The "City Management" Concept Aggressively Promoted by Certain Local Governments in Recent Years Is the True Mastermind Behind Today's Real Estate Quagmire
In recent years, the concept of "managing the city as a business" has been aggressively promoted. Local governments and real estate developers formed cozy little interest circles, jointly directing a spectacular real estate frenzy. Anyone with half a brain knows that the "city management" concept aggressively promoted by certain local governments is the true mastermind behind today's real estate quagmire.
The real estate industry is probably the one with the most taboos and barriers of any industry. From this, it's not hard to understand why so many senior executives at real estate companies nationwide come from government, land administration, and urban planning departments. It can be said that not a single real estate developer in the entire country lacks deep and intricate connections with local government, land, and planning departments. These connections form an under-the-table community of interests. As for above-board interests, the "city management" concept also provided local governments with a perfectly respectable excuse to aggressively involve themselves in the distribution of real estate profits.
The so-called "city management" concept, to put it bluntly, is the foundation upon which an interest group scratches each other's backs. To put it harshly, it was precisely because a platform was needed to distribute profits that the "city management" concept was created as a front. Some might say that now all land must be listed publicly, so this kind of collusion will decrease. Anyone who thinks this is extremely ignorant about the industry. It's like gambling — there are ten thousand different games, but only one purpose. Games are played by people, and wherever there are people, there are unwritten rules. The key is whether you're an insider.

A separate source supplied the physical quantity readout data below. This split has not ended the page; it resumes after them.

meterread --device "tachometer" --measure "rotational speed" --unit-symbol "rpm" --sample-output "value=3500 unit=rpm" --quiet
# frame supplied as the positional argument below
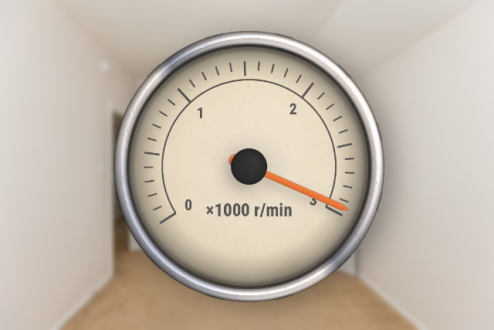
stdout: value=2950 unit=rpm
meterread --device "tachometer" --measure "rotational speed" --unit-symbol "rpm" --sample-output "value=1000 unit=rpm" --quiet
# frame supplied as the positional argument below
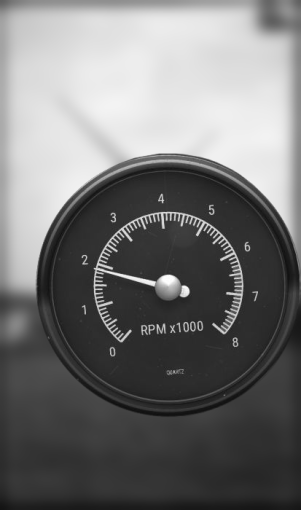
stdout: value=1900 unit=rpm
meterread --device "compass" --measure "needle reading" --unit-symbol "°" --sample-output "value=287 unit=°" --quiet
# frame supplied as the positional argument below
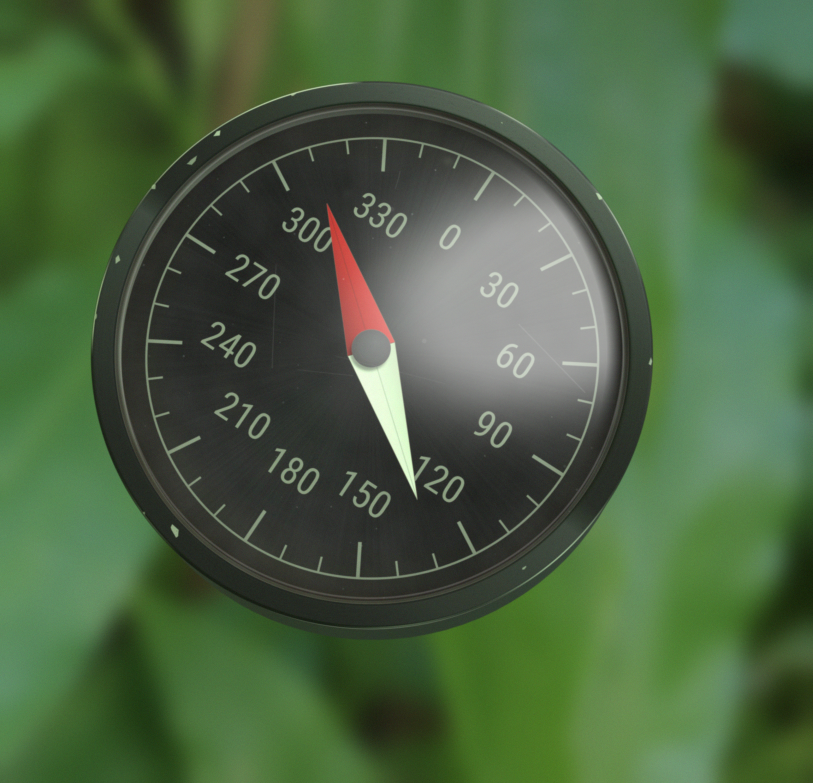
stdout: value=310 unit=°
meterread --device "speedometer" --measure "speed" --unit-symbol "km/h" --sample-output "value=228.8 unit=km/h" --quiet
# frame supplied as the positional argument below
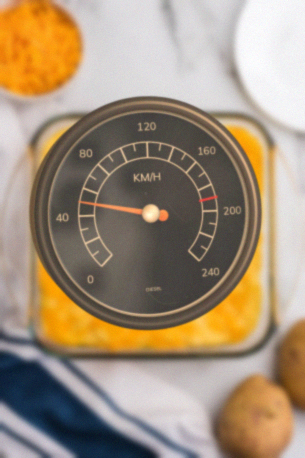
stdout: value=50 unit=km/h
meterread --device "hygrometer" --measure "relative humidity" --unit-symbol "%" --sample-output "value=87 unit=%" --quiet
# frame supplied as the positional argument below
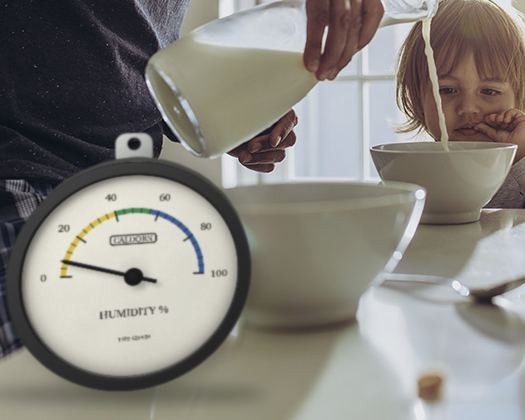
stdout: value=8 unit=%
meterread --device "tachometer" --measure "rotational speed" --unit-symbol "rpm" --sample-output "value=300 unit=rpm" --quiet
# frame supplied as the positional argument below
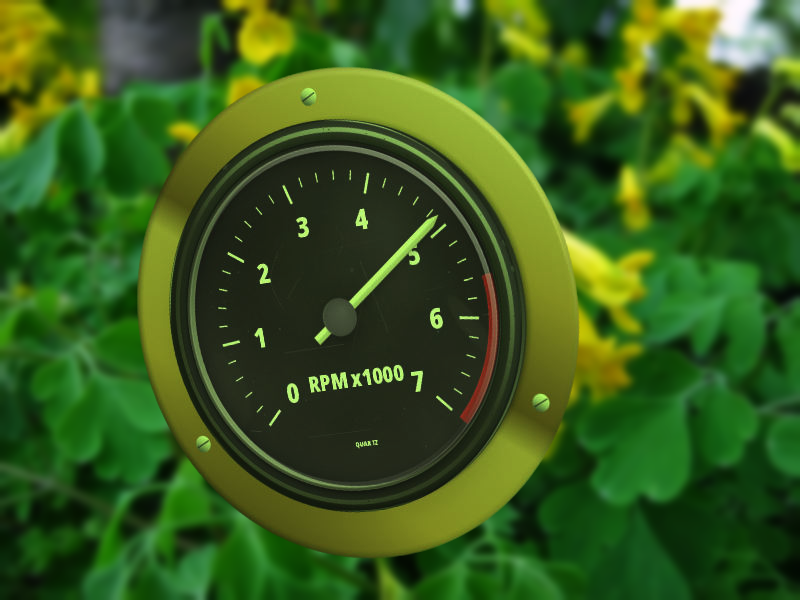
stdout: value=4900 unit=rpm
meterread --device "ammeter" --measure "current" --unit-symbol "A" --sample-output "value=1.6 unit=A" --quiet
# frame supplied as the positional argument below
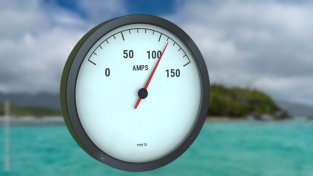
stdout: value=110 unit=A
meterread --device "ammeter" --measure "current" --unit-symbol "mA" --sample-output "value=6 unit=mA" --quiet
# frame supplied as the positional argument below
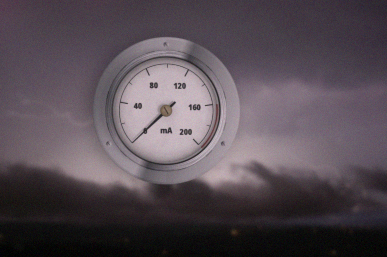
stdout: value=0 unit=mA
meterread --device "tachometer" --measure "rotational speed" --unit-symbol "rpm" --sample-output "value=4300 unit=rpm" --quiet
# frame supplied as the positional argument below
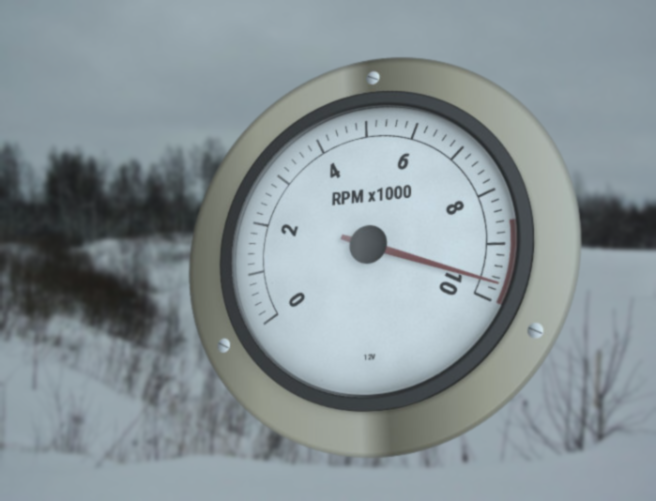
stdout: value=9700 unit=rpm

The only way to resolve the current real estate quagmire is to have local governments at all levels completely abandon the "city management" concept, thereby minimizing the possibility and impulse for government involvement in real estate interest circles. Then plug the loopholes between primary development and public listing, strictly enforce the entire auction process, and implement a dual-track system for real estate supply. Only then can the problem be solved at its source.